▶ _ISTRUZIONI DI LAVORO_
Stampa senza alcuna modifica il passo del testo sul viaggio a Valencia che si apre con le parole contenenti "Passati i controlli" e si chiude con "tornare in casa...".

▶ _TESTO CITATO_
┌────────
Ci fosse una buona volta per sorreggere e scaricare a terra il peso della verità.
"La verità ti fa male, lo so."
"Si ma la mia gamba di più, cazzo!"
La verità si paga cara, ma anche il ticket non scherza un cazzo.



27 agosto 2013

Haters gonna hate... Again and again

"Non può essere un caso che in nessuna lingua terrestre esista l'espressione "Bello come un aeroporto""
Men che meno lo si può dire se l'aeroporto in questione è Orio al Serio.
Il tempo di entrare nell'aeroporto e capisci subito il significato dell'espressione: "Due pesi e due misure". Le tue misure e i tuoi pesi e i pesi e le misure di Rayanair.
"C'è scritto che il bagaglio deve entrare nel coso per le misure, non che deve anche uscirne."  
Per noi sono 20 Kg, per Ryanair 23 e per la questura 6.
Passati i controlli c'è la prima vittima. A non vedere Valencia è una sfortunata confezione quasi finita di crema solare.  La sua unica colpa era di riportare un 200 mL in sommo di un'etichetta.
Arrivati a Valencia non ci accorgiamo di essere capitati nel giorno della tipica festa patronale delle cose che devono esserci e non ci sono e delle persone che non devono esserci e ci sono. Pazienza si passa oltre.
Valencia ha una planimetria estremamente facile, è praticamente impossibile perdersi.
"Siamo qui da poche ore e com'è che sai già tutte le strade?" "Prima mi sono fatto in giro da solo e ho cercato inutilmente di perdermi."
Scopriamo sotto casa l'esistenza di un posto che fa il Mojilitro e il Cuba Litro, vi lascio indovinare con quanti arti eravamo soliti fare le scale per tornare in casa...
Il mattino ha l'oro in bocca, ma noi non siamo materialisti e ci accontentiamo di essere ricchi nell'anima. Con calma prendiamo il treno con destino destinato a portarci in spiaggia.
└────────
▶ _RECORD FORNITI_
┌────────
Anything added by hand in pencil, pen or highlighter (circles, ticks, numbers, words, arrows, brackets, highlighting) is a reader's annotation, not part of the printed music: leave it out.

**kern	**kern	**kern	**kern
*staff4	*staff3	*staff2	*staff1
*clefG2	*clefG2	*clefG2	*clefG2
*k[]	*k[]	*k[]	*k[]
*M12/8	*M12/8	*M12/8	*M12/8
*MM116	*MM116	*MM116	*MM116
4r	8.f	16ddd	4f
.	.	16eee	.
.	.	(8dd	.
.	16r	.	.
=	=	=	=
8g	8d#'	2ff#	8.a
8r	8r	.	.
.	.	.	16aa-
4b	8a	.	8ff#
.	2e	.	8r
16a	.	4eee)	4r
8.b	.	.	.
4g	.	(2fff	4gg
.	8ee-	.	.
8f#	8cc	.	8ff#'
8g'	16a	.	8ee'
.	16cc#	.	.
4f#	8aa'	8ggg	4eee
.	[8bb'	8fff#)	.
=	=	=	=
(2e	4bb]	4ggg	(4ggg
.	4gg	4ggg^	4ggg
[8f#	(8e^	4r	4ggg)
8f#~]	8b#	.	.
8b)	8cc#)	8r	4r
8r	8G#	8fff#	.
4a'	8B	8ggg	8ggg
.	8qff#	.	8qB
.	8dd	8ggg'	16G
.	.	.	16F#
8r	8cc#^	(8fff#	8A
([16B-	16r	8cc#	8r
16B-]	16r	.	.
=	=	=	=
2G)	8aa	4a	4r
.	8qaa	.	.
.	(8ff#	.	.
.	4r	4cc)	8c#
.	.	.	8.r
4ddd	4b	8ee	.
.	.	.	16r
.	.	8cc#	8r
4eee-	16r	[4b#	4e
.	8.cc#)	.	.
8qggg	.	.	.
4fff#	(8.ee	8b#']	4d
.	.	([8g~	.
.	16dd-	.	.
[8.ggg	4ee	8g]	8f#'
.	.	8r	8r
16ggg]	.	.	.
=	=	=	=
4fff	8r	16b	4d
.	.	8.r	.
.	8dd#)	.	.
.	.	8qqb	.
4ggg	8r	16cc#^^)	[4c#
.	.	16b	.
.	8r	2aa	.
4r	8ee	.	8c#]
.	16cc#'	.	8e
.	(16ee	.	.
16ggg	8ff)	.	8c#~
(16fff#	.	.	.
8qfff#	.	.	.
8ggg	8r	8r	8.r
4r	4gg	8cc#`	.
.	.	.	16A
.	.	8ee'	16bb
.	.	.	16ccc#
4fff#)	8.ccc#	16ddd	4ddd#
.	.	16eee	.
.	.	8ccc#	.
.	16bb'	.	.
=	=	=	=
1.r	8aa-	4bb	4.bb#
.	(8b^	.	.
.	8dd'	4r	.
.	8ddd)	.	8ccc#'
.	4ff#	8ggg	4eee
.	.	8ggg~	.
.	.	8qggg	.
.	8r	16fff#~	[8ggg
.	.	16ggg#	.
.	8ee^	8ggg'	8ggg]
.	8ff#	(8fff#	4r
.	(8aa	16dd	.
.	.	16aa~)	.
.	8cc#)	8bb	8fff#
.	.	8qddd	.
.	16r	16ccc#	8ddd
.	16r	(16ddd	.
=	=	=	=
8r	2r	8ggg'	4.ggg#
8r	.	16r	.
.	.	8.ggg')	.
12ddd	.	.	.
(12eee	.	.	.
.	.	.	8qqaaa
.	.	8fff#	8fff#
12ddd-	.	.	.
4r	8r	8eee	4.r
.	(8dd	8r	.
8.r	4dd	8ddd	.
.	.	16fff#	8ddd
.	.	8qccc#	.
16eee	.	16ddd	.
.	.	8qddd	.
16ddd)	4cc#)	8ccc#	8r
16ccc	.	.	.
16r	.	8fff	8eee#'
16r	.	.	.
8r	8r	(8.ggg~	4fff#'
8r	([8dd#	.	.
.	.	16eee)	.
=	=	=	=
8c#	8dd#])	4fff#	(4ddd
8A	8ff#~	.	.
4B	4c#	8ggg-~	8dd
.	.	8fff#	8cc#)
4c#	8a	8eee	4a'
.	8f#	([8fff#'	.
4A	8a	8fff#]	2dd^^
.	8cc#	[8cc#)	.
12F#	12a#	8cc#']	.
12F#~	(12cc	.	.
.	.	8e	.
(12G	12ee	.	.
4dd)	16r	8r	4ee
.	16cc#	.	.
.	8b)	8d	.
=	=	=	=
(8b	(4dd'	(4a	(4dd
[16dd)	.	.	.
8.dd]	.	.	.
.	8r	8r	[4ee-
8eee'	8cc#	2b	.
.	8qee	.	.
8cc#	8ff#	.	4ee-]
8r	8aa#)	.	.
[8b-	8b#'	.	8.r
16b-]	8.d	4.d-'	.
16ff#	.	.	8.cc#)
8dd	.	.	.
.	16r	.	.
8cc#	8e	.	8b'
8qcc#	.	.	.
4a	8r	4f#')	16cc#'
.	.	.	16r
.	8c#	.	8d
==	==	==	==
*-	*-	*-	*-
└────────
▶ _RISPOSTA AL COMPITO_
Passati i controlli c'è la prima vittima. A non vedere Valencia è una sfortunata confezione quasi finita di crema solare.  La sua unica colpa era di riportare un 200 mL in sommo di un'etichetta.
Arrivati a Valencia non ci accorgiamo di essere capitati nel giorno della tipica festa patronale delle cose che devono esserci e non ci sono e delle persone che non devono esserci e ci sono. Pazienza si passa oltre.
Valencia ha una planimetria estremamente facile, è praticamente impossibile perdersi.
"Siamo qui da poche ore e com'è che sai già tutte le strade?" "Prima mi sono fatto in giro da solo e ho cercato inutilmente di perdermi."
Scopriamo sotto casa l'esistenza di un posto che fa il Mojilitro e il Cuba Litro, vi lascio indovinare con quanti arti eravamo soliti fare le scale per tornare in casa...